Director Mario Caccamo, Head of Scientific Computing Tim Stitt and Paul Fretter from Norwich Bioscience Institutes (NBI) attended from TGAC. Tim Stitt presented a talk entitled, “Beyond Human – Sequencing the Complex Wheat Genome to Advance Global Food Security" at the annual SGI User Forum; one of only four invited talks from SGI's global customer base.
Tim also represented the UK and Europe at the annual gathering of XSEDE campus champions. XSEDE is a 5-year, $121 million US National Science Foundation project, for developing the most advanced, powerful, and robust collection of integrated advanced digital resources and services in the world.
“With an attendance of over 10,000 people the networking opportunities at the conference provided tremendous visibility for TGAC and its research,” said Tim Stitt, TGAC’s lead at the conference. “In addition to attending technical program presentations, myself, Mario and Paul attended many vendor briefings throughout the week with the leaders in HPC and supercomputing technology including SGI, Intel, Cray Inc. and IBM.”
At these closed-door sessions, attendees heard from each company about their upcoming technology roadmaps over the next 5-10 years. Such information is crucial to helping shape TGAC's own HPC roadmap so attendance at these meetings is vital to sustaining TGAC's computational leadership at the forefront of Bioscience.

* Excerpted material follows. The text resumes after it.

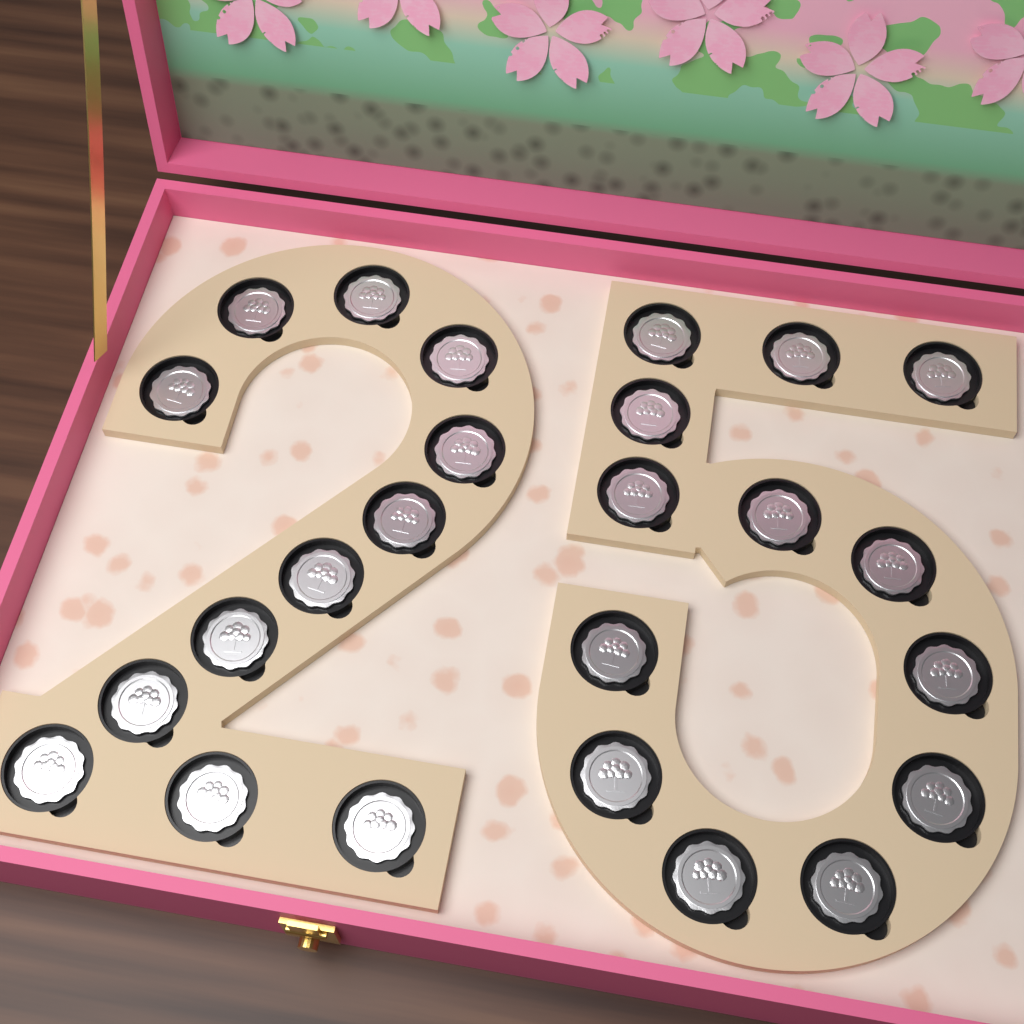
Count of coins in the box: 25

TGAC’s research, in association with Intel, has also been promoted by a video recently shot onsite at the Institute that focuses on our HPC capabilities to sequence and assemble one of the most complex genomes, the bread wheat genome.
Robert Maskell, High Performance Computing at Intel, said: “Intel is delighted to welcome TGAC to SC14 where will continue our close collaboration to help accelerate the pace of discovery of TGACs research agenda.”
Simon Appleby, Life Sciences Manager (EMEA) at SGI, added: “SGI has been privileged to collaborate with TGAC to accelerate their highly recognized and valued research output since 2010. The high performance X86-64 shared memory ‘UV’ architectures procured by TGAC have allowed for rapid deployment when exploring cutting edge software, new algorithms and programming models without restrictions artificially placed by the fixed resources on a cluster node, such as memory. This freedom in computational capacity now allows TGAC biologists to assemble and analyse large and complex genome sequences entirely in memory, with extreme ease of use, which was not previously possible. We look forward to continued collaboration with TGAC to promote their research and capabilities on the international stage.”
Running alongside the SC14 technical program of around 5,000 participants, the SC14 Exhibition Hall hosts over 350 exhibitors featuring the latest and greatest technologies from industry, academia and government research organisations; many of these technologies will be seen for the first time in New Orleans. The keynote speaker at SC14 was physicist and best-selling author Brian Greene.